三王府内,寒风习习,月明星稀,几盏纱灯在房前在夜风的吹拂下,飘飘悠悠的晃动着。
内室里,芸若紧闭着眼睛,依然还在昏睡中。
“小玉,快去通知王爷,请他尽快赶回来。”王府里谁都知道王爷的医术,只要王爷回来了,王妃立刻就有救了。
先前在门口偷偷闲聊的两个小丫头早已吓破了胆,就是她们在当差的时候王妃昏过去的,只是她们也不清楚王妃是为什么昏过去的,只听到“扑通”一声响,于是,当她们冲进屋子里时,芸若已经昏倒了。
王妃晕倒的消息立刻就传遍了王府,管家第一时间就派人向暮莲澈通禀了。
还没有暮莲卓的消息,所以暮莲澈这几日都与大家在外面寻找五弟的下落,心里多少有些内疚,倘若暮莲卓真有什么三长两短,他这个做兄长的也有不是。
远远,便见家丁飞快的向他奔来,勒住了马的缰绳,暮莲澈连人带马立在街口,“什么事,这么急的赶过来?”他认得这前来找他的家丁不是别人,正是管家的儿子,如果不是极为特殊的事情,管家不会亲自吩咐儿子前来。
“王爷,不好了,你赶紧回府吧,王妃晕到了。”
暮莲澈乍听之下,脸色刹时就变了,甚至来不及交待手下下一处的搜寻地点,他狠狠的拍着马的后背,拉着缰绳在夜色中直奔王府而去。

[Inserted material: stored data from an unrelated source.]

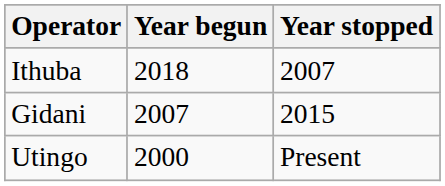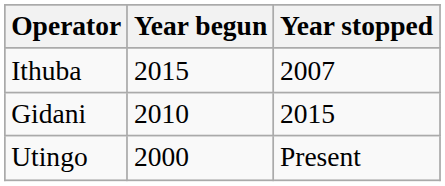Ithuba | Year begun: 2018 -> 2015
Gidani | Year begun: 2007 -> 2010
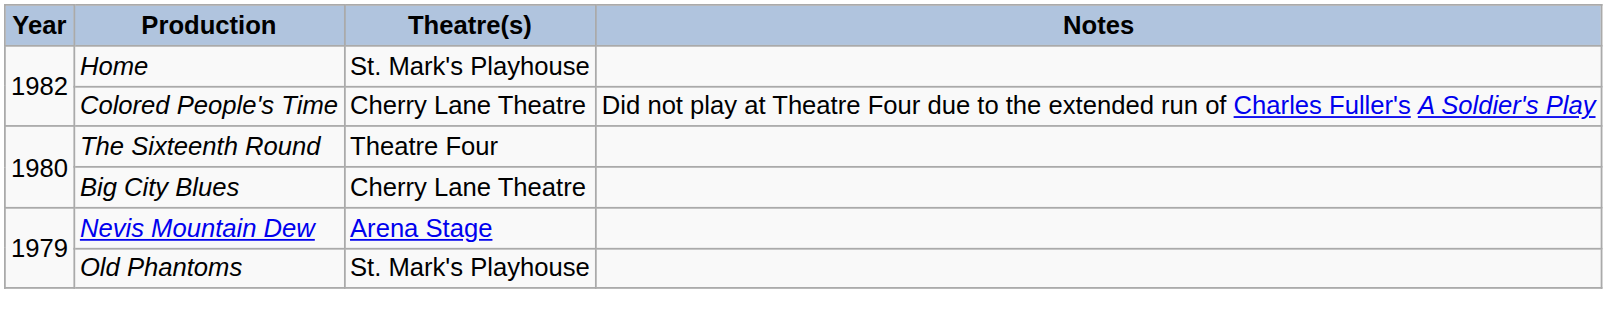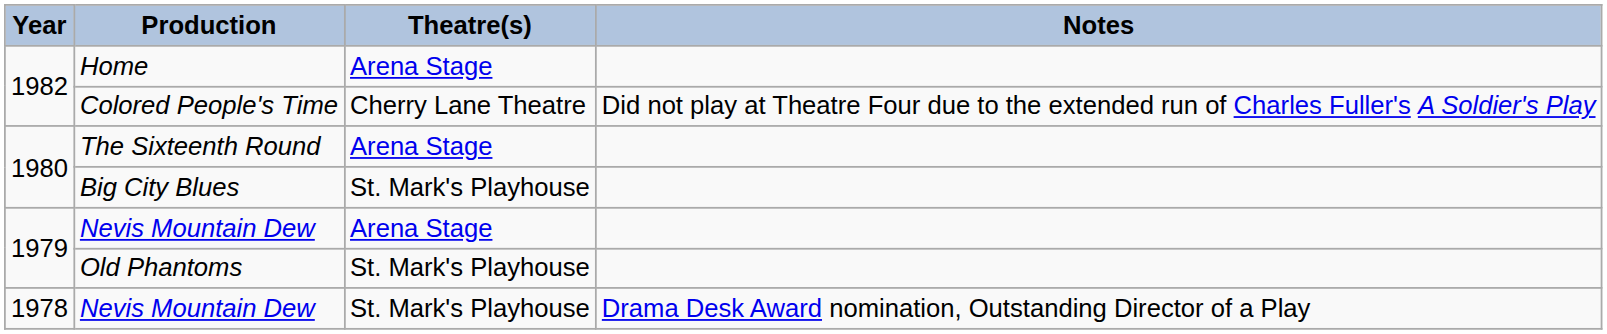Home | Theatre(s): St. Mark's Playhouse -> Arena Stage
The Sixteenth Round | Theatre(s): Theatre Four -> Arena Stage
Big City Blues | Theatre(s): Cherry Lane Theatre -> St. Mark's Playhouse
+ row: 1978 | Nevis Mountain Dew | St. Mark's Playhouse | Drama Desk Award nomination, Outstanding Director of a Play
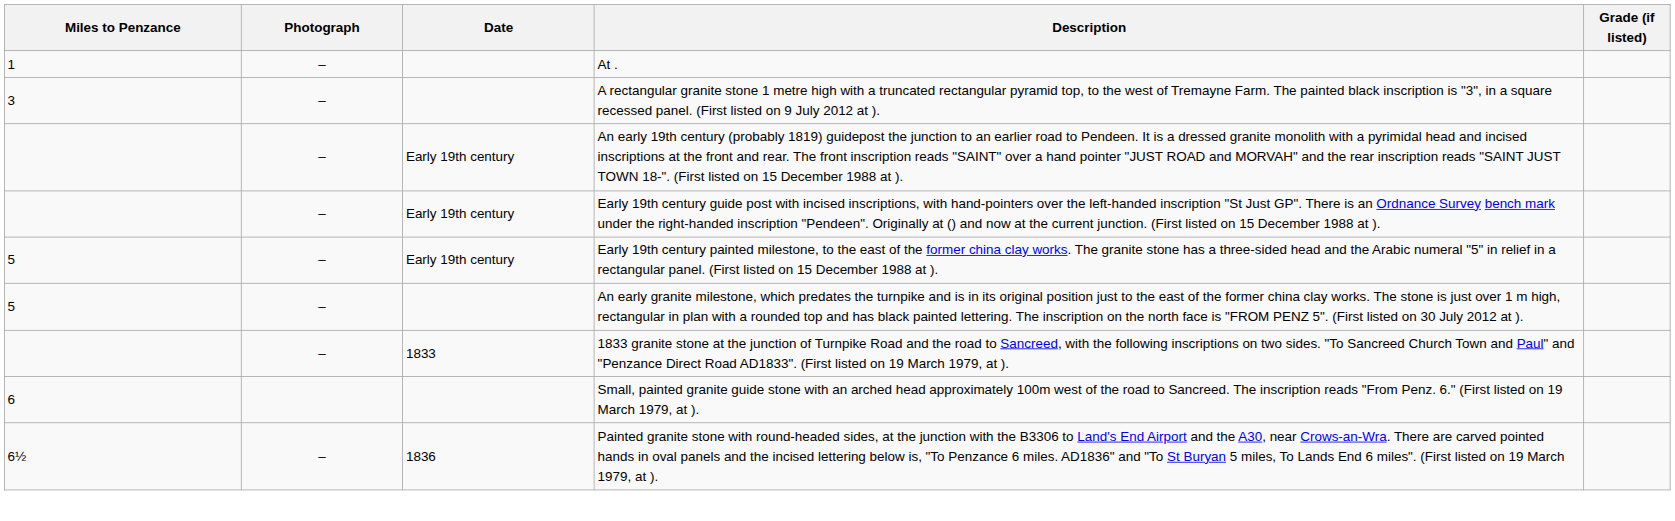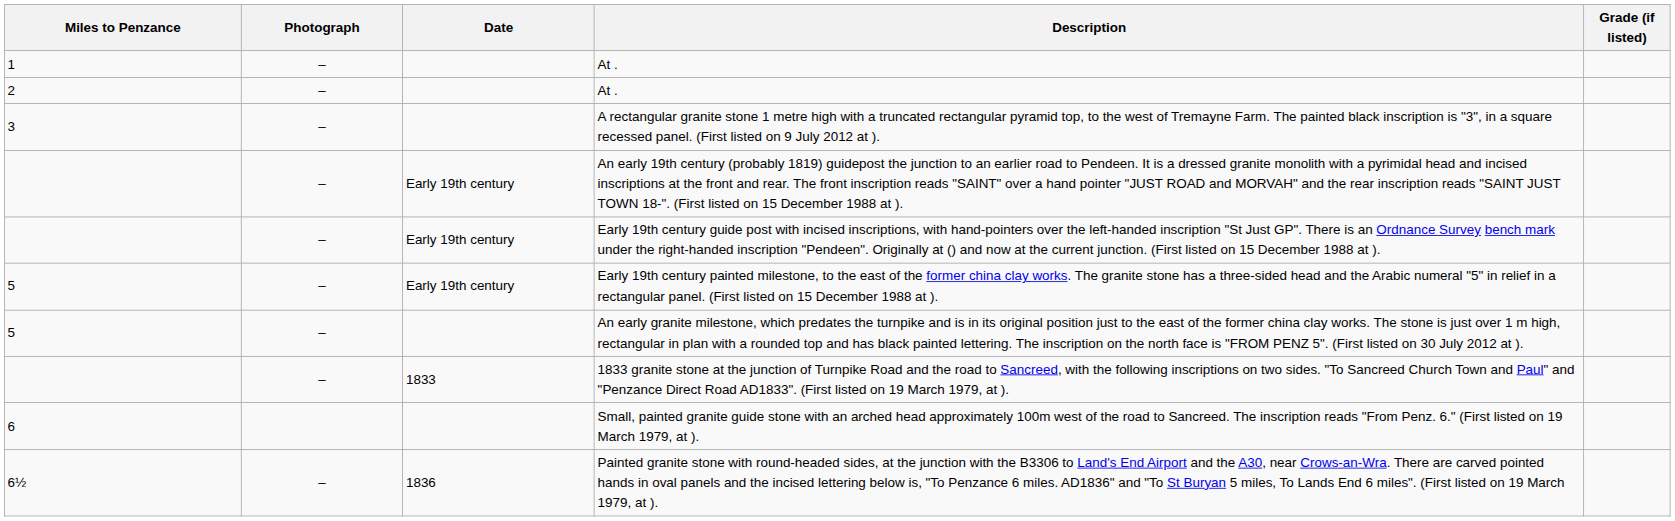+ row: 2 | – | At .
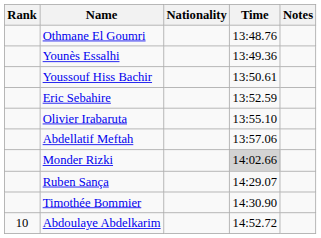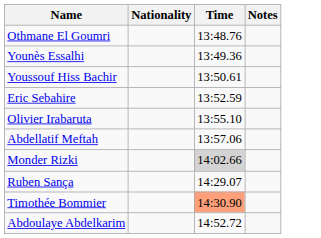- column: Rank | 10
Timothée Bommier | Time: no background -> lightsalmon background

芸若晕倒了,他要回去救她,她的体质一向不好,必是因为担忧阿卓才如此的,这一想,心痛的同时也是对阿卓的一份妒羡。
迎着月色,飞马而行,很快就回到了三王府。
飞身跃下马背时,缰绳迅速的递给了身后的家丁,暮莲澈飞跑向芸若的房间,眼看着那窗前不住晃动的纱灯在眼前飘动,他的心揪的紧紧的,他在为芸若担忧。
“王爷。”小丫头在看见他的时候大气也不敢出,早已吓得腿都软了,王爷的冷冽她们是知晓的,真希望王妃不要有什么事,否则只怕她们吃不了兜着走。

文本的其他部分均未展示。